Approaching the Waterfall
David Lappano is approaching the end of his time as Program Staff at the Centre for Christian Studies. David is leaving CCS to prepare for the priesthood in the Church of England. (Please join us for an online farewell to David on Wednesday, June 29th.)
These are some words to the CCS community from David:
It has been such an honour and privilege to work with the staff, students, and CCS community members these past six years. Everyone reading this newsletter or visiting this website knows how special CCS is, so I don’t have to explain the profound impact we have on each other through this school. It has been amazing to be involved in these relationships and these visions for the church and the world.
Thank you, everyone who has offered me affirming words, well-wishes and congratulations for my decision to pursue a vocation of ministry in the Church of England. I have been surprised but pleased that many of you have expressed how you’re not surprised to see me take this step.

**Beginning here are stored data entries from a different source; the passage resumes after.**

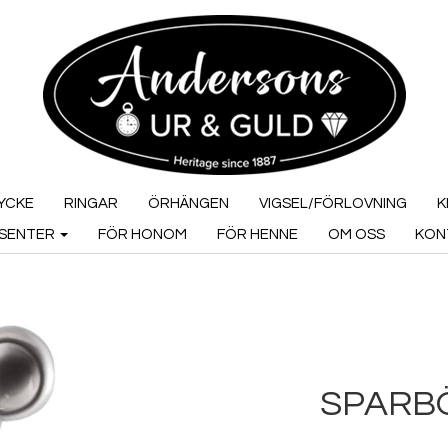
YCKE
RINGAR
ÖRHÄNGEN
VIGSEL/FÖRLOVNING
K
SENTER
FÖR HONOM
FÖR HENNE
OM OSS
KON
SPARB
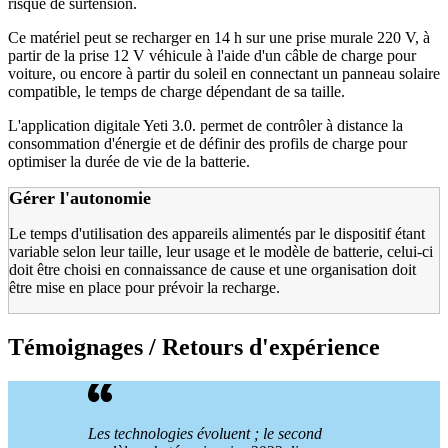
risque de surtension.
Ce matériel peut se recharger en 14 h sur une prise murale 220 V, à
partir de la prise 12 V véhicule à l'aide d'un câble de charge pour
voiture, ou encore à partir du soleil en connectant un panneau solaire
compatible, le temps de charge dépendant de sa taille.
L'application digitale Yeti
3.0. permet de contrôler à distance la
consommation d'énergie et de définir des profils de charge pour
optimiser la durée de vie de la batterie.
Gérer l'autonomie
Le temps d'utilisation des appareils alimentés par le dispositif étant
variable selon leur taille, leur usage et le modèle de batterie, celui-ci
doit être choisi en connaissance de cause et une organisation doit
être mise en place pour prévoir la recharge.
Témoignages / Retours d'expérience
Les technologies évoluent
; le second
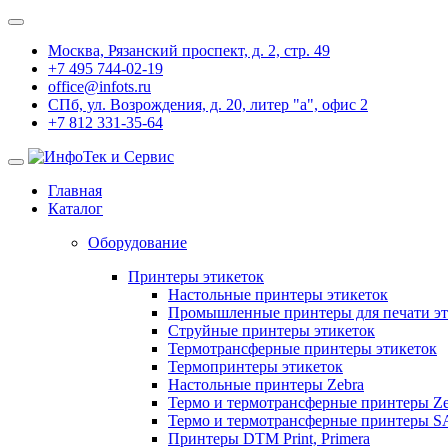
Москва, Рязанский проспект, д. 2, стр. 49
+7 495 744-02-19
office@infots.ru
СПб, ул. Возрождения, д. 20, литер "a", офис 2
+7 812 331-35-64
Главная
Каталог
Оборудование
Принтеры этикеток
Настольные принтеры этикеток
Промышленные принтеры для печати эт
Струйные принтеры этикеток
Термотрансферные принтеры этикеток
Термопринтеры этикеток
Настольные принтеры Zebra
Термо и термотрансферные принтеры Ze
Термо и термотрансферные принтеры 
Принтеры DTM Print, Primera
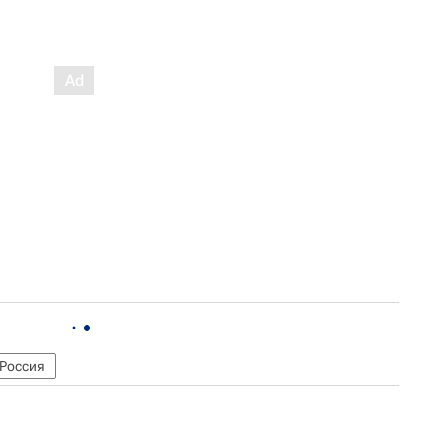
Россия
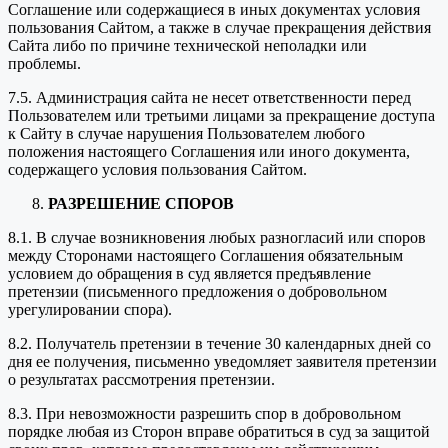
Соглашение или содержащиеся в иных документах условия
пользования Сайтом, а также в случае прекращения действия
Сайта либо по причине технической неполадки или
проблемы.
7.5. Администрация сайта не несет ответственности перед
Пользователем или третьими лицами за прекращение доступа
к Сайту в случае нарушения Пользователем любого
положения настоящего Соглашения или иного документа,
содержащего условия пользования Сайтом.
РАЗРЕШЕНИЕ СПОРОВ
8.1. В случае возникновения любых разногласий или споров
между Сторонами настоящего Соглашения обязательным
условием до обращения в суд является предъявление
претензии (письменного предложения о добровольном
урегулировании спора).
8.2. Получатель претензии в течение 30 календарных дней со
дня ее получения, письменно уведомляет заявителя претензии
о результатах рассмотрения претензии.
8.3. При невозможности разрешить спор в добровольном
порядке любая из Сторон вправе обратиться в суд за защитой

As I approach the end of my time as Program Staff at CCS I feel like water approaching the waterfall – everything is speeding up and the edge is near. What will it feel like to go over this cusp? I don’t know, but it’s not doom or fear or disorientation or anything as terrifying as what it must be like to go over a real waterfall. I don’t feel anything like that because the Centre for Christian Studies has been preparing me for my own journey into ministry formation.
And the fact that I am journeying toward priesthood has not raised eyebrows because you know that I will be a very diaconal priest.
The good news is that is exactly what a priest in the Church of England is supposed to be, which is why a person is first ordained deacon – that is the primary ordination and the foundation of the priestly vocation which always remains.
When I first came to CCS and I was learning about the tradition and ministry of the diaconate I was given a bookmark with that famous excerpt from Rev. Irma Wyman answering the question, How will we know when we have enough deacons? And she said, “When, as Rev Canon George Osgoode says ‘deacons, going back and forth, have worn down the boundary lines that we use to keep church and world separated,’ and ‘when deacons, leading the baptized in and out, have beaten a path between the altar and the gutter so that everyone will see the link between the blood in our chalices and the blood in our streets.’” This passage, and the passage from the Anglican service for the ordination of deacons that reads, “You are to interpret to the Church the needs, concerns, and hopes of the world,” have germinated within me and a more sacramental expression of this has blossomed forth.
I look forward to all the unknown and unexpected ways our paths may cross again in the future!